Awesome winter light, fresh snow and a lenticular cloud make for a spectacular mountain.
The storm that dumped snow and drenched the area in a deluge of rain having passed, today revealed a stark white Mount Shasta. Low clouds drifted through the area constantly and it wasn’t until the afternoon that the skies around the mountain really opened up, but once it cleared, the mountain glittered in the sunlight.
The real highlight came in the mid-afternoon. I took my daughter to her dance class and I had an hour to kill with her brothers before picking her up. As the kids ran around Sisson Meadow, a nice lenticular formed over the mountain. Making the scene even more interesting was the filtered light that gave Mount Shasta a dappled appearance. The light also highlighted a lot of Shasta’s features, especially those around Avalanche Gulch. Snow covered everything and the features that jutted out of the flanks to for the jagged landscape were thickly coated with rime ice.
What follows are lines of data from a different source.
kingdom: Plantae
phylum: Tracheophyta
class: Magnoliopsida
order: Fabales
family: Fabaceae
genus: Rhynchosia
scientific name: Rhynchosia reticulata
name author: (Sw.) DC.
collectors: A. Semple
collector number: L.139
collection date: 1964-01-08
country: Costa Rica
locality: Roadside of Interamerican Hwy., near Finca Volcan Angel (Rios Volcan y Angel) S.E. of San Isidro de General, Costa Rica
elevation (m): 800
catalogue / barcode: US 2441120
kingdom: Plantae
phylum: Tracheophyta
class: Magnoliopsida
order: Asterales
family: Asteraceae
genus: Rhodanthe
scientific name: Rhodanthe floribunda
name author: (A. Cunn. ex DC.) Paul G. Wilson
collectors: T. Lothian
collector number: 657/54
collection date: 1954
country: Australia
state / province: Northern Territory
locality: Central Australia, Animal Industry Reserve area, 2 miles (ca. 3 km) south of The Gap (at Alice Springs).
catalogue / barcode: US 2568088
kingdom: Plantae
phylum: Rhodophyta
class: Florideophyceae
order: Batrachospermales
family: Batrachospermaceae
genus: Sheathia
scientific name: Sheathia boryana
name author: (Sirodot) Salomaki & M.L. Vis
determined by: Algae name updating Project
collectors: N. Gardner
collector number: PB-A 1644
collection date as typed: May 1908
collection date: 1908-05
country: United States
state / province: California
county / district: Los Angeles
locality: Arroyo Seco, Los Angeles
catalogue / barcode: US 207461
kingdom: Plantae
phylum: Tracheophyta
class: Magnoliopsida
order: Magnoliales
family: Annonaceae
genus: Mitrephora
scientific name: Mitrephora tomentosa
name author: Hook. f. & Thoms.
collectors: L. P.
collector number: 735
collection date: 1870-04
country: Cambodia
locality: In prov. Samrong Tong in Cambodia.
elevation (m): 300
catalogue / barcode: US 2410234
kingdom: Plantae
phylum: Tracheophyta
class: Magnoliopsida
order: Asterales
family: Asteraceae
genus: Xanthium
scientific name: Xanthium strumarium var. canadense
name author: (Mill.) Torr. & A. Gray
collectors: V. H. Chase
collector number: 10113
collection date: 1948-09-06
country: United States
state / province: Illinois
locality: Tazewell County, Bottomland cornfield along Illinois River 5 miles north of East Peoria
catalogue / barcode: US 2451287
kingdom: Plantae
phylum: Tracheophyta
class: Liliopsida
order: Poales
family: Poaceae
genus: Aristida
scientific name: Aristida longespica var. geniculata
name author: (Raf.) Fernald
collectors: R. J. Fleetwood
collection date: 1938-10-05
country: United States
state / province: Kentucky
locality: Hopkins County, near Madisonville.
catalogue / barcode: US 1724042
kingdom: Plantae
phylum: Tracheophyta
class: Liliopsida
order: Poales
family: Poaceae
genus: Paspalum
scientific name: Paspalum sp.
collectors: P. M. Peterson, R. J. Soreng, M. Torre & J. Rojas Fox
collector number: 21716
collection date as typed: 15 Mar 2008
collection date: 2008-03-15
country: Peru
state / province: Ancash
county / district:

Click and enlarge this one to see the detail.
After picking my daughter up, I thought it might be good to head north and check out the sunset from the Shasta Valley. The storm has resuscitated one of my favorite sunset spots where, during wet winters, it is possible to get reflections of the mountain when the wind is not blowing. Unfortunately, the wind is often blowing in the valley and this was the case tonight. Even more frustrating, the lenticular had faded into an uninteresting splotch in the sky. There would be no distinctive sunset tonight.
The lenticular was still there, but not much was left.
Despite the disappointment in not getting either a lenticular sunset or a nice reflection (or both), the conditions were still beautiful. Even Black Butte was looking unusually scenic, with just a hint of alpenglow on the highest point of the little mountain.
While all the other features were absent, Mount Shasta itself never fails to disappoint. In this case, the mountain was showing off its new snow with a billow plume being blasted off of Shastina. The plume itself was in Shastina’s shadow but it contrasted dramatically against the fledgling alpenglow that now drenched the higher flanks of Mount Shasta itself.
It was one of those scenes that just looked big. I was grateful to have a chance to watch it while all my kids climbed on rocks, through stones in the puddles and just ran around noisily in the Shasta Valley wind. It was nice break from the stormy weather and, all in all, a nice reminder of how awesome Mount Shasta really is.